Secondo una delle teorie più autorevoli della b., elaborata da M. Weber nei primi decenni del Novecento e tuttora sostanzialmente insuperata, gli apparati della b. si distinguono dalle tradizionali forme di amministrazione del passato perché si fondano, almeno in linea di principio, su una rigorosa divisione del lavoro, sul sapere e sulle competenze, su gerarchie regolate dal merito e da precisi meccanismi di carriera e, ancora, su un complesso di norme scritte che tendono a vincolare il funzionario a una condotta tipicamente impersonale e formalistica. Poiché lo sviluppo e la diffusione della b. avevano riguardato non soltanto la sfera dell’amministrazione dello Stato, ma più in generale tutte le forme pubbliche e private di organizzazione amministrativa (partiti, sindacati, aziende ecc.), Weber parlò di processo irreversibile di burocratizzazione universale, che tendeva a imprigionare gli uomini in una rete di regole minuziose e a sottometterli alla potenza anonima, irresponsabile e ogni giorno più necessaria degli apparati burocratici. Ciò costituiva, a suo giudizio, un enorme pericolo per il futuro della libertà e della democrazia nel mondo contemporaneo: un pericolo che si sarebbe ulteriormente acuito con l’eventuale trionfo del socialismo, veicolo di una burocratizzazione integrale della politica, della società e della stessa economia.

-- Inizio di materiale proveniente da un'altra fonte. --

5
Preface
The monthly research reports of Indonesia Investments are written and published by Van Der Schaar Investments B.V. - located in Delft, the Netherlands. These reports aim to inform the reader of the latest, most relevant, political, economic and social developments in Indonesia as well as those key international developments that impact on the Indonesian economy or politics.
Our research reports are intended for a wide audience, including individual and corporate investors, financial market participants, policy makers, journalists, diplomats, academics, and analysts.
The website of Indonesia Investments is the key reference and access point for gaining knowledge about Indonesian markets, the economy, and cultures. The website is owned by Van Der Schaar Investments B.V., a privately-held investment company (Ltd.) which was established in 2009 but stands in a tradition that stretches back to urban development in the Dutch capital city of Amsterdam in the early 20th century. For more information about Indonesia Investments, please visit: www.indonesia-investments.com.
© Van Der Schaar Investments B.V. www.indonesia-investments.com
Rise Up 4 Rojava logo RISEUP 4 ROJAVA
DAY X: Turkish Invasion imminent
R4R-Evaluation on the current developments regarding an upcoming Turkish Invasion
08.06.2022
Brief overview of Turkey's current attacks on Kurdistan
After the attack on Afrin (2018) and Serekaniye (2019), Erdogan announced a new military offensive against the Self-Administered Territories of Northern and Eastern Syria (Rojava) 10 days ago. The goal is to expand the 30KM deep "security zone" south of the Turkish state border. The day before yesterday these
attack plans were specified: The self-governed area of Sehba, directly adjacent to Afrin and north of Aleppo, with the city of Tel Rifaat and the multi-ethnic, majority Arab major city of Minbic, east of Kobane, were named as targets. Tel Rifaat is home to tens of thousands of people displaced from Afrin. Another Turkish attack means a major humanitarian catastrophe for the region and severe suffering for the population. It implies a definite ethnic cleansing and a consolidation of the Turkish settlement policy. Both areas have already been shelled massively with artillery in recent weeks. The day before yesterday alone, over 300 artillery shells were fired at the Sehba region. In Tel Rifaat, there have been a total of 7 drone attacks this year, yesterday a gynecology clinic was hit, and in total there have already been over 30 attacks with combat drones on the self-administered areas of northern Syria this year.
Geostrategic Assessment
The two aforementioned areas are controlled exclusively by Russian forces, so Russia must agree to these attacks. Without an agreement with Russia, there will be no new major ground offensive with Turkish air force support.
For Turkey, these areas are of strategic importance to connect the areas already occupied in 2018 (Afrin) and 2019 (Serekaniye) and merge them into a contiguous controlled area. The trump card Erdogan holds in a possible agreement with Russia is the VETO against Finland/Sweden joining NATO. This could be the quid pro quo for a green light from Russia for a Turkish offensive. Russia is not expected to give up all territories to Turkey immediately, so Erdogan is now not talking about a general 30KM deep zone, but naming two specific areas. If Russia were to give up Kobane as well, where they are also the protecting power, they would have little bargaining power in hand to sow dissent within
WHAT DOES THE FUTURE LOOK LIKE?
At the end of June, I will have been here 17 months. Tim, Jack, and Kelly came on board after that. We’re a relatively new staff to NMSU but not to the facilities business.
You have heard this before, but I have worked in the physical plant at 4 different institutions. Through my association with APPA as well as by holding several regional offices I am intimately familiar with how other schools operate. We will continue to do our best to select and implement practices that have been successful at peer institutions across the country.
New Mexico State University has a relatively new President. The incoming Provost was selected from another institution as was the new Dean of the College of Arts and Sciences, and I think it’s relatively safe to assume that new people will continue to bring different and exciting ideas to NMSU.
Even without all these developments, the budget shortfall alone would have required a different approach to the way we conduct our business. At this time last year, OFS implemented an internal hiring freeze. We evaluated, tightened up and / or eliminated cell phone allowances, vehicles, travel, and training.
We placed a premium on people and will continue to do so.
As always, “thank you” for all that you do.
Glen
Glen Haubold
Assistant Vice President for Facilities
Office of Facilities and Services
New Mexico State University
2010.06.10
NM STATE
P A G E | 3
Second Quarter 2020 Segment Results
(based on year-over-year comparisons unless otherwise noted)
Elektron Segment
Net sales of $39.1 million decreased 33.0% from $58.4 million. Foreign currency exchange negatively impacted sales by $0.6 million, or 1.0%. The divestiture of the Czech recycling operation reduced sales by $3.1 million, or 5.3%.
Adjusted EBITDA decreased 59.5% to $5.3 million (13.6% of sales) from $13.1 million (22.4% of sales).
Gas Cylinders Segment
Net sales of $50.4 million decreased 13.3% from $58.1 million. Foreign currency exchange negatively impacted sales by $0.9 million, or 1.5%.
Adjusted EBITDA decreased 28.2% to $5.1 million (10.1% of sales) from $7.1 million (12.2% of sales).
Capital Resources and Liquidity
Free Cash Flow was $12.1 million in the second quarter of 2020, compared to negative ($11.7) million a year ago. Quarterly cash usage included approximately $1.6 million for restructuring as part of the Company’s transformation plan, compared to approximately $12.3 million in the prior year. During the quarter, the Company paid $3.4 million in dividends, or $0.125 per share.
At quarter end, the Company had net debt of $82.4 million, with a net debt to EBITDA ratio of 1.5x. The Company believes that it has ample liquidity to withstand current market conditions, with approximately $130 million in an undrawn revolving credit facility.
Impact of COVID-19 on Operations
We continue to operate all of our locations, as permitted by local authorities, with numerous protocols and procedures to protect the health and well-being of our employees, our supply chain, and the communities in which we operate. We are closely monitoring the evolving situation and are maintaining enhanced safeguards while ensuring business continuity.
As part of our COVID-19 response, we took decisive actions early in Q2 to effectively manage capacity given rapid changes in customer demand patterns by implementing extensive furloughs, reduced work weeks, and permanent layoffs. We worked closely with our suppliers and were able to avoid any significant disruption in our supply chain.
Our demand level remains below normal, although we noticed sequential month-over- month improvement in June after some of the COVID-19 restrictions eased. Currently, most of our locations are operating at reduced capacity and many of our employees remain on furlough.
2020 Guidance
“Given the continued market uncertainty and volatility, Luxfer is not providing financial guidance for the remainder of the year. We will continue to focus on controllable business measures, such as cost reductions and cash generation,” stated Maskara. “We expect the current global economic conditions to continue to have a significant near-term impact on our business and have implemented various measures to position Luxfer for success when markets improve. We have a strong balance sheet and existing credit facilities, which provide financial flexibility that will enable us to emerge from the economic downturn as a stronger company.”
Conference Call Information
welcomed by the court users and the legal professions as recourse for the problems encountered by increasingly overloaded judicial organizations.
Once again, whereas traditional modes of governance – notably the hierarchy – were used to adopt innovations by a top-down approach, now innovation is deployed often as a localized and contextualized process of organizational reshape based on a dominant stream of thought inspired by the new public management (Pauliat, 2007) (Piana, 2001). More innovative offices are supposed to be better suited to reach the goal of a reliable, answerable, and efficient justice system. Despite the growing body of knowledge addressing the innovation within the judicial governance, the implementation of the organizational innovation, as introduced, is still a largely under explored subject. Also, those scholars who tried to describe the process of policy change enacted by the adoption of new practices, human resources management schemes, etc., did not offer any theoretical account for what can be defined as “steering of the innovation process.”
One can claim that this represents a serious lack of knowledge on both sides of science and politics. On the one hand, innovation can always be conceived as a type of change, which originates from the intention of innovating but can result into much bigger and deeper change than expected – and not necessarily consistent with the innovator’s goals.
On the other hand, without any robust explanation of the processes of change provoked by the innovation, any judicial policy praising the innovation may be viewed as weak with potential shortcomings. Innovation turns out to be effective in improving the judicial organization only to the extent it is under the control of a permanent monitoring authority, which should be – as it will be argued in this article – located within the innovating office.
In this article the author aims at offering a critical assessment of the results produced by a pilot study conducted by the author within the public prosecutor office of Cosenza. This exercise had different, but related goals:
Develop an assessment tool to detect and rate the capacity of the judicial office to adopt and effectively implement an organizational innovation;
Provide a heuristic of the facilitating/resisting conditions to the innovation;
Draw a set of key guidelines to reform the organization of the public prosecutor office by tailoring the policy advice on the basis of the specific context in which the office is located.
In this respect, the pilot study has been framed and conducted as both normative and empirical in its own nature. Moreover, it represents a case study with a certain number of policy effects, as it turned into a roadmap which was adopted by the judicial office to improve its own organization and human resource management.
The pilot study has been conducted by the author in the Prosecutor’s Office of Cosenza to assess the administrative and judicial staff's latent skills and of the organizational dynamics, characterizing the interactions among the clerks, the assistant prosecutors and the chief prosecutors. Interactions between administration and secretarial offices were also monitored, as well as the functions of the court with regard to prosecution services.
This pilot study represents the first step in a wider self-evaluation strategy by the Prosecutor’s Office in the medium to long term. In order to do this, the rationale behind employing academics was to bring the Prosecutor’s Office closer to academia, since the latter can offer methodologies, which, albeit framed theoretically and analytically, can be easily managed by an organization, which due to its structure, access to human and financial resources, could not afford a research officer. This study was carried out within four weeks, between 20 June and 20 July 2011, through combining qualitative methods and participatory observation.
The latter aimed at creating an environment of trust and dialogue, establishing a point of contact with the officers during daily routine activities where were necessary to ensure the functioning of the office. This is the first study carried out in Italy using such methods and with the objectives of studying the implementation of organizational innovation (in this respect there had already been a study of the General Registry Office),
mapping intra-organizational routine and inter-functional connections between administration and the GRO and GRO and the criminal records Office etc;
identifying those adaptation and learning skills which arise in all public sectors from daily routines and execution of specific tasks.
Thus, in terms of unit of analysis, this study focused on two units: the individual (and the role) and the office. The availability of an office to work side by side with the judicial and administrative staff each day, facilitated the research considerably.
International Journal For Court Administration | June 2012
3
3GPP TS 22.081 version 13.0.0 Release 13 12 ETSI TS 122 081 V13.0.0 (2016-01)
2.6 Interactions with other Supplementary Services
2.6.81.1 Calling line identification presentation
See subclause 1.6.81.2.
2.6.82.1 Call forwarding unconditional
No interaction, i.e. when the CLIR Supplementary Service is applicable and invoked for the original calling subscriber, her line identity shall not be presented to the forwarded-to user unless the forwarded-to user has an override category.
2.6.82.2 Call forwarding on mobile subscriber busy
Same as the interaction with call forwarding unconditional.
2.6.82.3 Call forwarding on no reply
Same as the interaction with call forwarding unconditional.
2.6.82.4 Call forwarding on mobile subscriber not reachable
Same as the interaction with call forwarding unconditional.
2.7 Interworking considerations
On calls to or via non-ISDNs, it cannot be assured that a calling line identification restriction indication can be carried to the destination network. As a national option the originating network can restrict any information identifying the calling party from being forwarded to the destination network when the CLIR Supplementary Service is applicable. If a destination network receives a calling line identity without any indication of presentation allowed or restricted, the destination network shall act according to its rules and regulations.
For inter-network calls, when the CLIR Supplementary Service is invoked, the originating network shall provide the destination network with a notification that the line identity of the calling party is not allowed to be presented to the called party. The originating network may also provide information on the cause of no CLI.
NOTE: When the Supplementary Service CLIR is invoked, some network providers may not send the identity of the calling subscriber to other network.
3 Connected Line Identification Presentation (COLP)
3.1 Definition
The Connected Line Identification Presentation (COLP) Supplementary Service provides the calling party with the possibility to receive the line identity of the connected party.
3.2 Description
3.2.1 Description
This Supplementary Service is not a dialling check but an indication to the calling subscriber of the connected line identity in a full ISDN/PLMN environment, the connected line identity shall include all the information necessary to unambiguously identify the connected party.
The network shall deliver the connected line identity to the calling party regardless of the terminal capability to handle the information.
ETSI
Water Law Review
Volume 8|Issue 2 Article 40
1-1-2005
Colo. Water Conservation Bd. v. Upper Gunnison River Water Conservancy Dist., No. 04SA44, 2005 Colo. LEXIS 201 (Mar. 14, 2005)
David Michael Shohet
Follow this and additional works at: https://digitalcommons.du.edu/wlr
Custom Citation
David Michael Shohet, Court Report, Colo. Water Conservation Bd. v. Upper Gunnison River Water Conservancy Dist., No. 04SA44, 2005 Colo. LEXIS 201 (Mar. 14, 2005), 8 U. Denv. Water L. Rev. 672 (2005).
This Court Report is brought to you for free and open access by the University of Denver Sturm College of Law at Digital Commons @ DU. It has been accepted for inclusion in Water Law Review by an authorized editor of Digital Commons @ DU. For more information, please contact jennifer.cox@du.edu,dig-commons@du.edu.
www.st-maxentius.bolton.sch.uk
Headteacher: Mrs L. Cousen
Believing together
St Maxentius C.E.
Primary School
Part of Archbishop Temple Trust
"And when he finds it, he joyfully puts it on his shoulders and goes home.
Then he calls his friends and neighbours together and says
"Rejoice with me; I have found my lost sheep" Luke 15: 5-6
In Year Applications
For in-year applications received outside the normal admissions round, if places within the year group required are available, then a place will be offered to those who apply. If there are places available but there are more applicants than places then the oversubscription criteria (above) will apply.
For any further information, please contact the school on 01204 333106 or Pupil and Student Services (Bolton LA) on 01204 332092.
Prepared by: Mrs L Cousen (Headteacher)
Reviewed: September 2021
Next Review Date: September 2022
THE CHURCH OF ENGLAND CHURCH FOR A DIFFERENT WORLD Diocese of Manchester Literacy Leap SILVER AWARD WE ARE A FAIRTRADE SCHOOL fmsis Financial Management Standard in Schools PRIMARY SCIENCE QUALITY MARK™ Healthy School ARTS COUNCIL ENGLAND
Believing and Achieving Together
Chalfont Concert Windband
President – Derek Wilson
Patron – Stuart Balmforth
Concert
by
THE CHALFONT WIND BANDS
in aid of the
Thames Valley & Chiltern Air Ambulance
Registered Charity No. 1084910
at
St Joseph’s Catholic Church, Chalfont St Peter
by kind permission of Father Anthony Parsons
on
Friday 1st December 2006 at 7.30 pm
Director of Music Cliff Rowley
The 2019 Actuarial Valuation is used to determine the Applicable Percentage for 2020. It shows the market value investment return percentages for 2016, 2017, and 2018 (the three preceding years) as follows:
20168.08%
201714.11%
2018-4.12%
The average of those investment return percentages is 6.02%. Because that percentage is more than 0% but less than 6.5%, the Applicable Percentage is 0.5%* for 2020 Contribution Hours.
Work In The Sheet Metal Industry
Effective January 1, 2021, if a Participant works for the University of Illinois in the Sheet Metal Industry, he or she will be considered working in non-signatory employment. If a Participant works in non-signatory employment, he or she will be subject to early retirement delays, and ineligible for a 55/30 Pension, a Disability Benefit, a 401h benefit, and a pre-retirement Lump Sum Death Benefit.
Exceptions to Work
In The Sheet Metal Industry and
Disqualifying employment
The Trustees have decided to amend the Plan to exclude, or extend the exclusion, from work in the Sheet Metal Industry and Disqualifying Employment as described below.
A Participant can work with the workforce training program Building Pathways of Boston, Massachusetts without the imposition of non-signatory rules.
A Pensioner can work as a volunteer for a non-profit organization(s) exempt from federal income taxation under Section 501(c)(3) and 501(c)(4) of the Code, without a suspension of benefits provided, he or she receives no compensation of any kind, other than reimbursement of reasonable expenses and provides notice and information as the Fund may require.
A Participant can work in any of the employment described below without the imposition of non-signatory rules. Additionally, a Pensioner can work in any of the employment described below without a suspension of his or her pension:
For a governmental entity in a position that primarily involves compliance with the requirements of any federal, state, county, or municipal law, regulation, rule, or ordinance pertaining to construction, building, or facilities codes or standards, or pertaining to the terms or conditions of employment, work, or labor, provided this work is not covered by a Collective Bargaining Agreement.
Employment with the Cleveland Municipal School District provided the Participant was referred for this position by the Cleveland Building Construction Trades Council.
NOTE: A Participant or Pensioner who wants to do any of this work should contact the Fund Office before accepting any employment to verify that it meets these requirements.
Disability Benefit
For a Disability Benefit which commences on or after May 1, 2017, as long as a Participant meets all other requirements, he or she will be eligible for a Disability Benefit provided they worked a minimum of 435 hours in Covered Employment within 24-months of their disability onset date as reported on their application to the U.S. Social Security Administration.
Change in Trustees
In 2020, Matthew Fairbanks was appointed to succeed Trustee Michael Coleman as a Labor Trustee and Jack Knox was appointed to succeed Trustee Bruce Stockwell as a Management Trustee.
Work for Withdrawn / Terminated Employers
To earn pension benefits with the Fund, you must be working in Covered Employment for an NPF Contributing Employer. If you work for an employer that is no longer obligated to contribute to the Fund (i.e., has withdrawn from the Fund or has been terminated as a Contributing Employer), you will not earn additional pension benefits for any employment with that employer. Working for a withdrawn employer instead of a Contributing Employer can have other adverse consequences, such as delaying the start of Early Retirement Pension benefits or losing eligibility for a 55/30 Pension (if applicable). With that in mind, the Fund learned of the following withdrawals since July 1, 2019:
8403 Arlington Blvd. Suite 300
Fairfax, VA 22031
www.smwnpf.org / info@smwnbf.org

Nel Novecento di fatto il processo di burocratizzazione ha conosciuto una straordinaria espansione, sia nei paesi socialisti fondati sull’economia pianificata e dunque sull’unificazione tra b. pubbliche e private in una b. unica, sia nei paesi capitalistici, per effetto innanzitutto delle politiche di welfare, che implicano un crescente intervento dello Stato nella vita quotidiana dei cittadini. A fronte di ciò sono in atto processi di ‘deburocratizzazione’ delle amministrazioni pubbliche e private, che rispondono alle esigenze di una società in continua trasformazione, che rende rapidamente obsolete le competenze e le specializzazioni della b. e si mostra sempre più insofferente ai vincoli posti dalle sue regole e dalle sue procedure.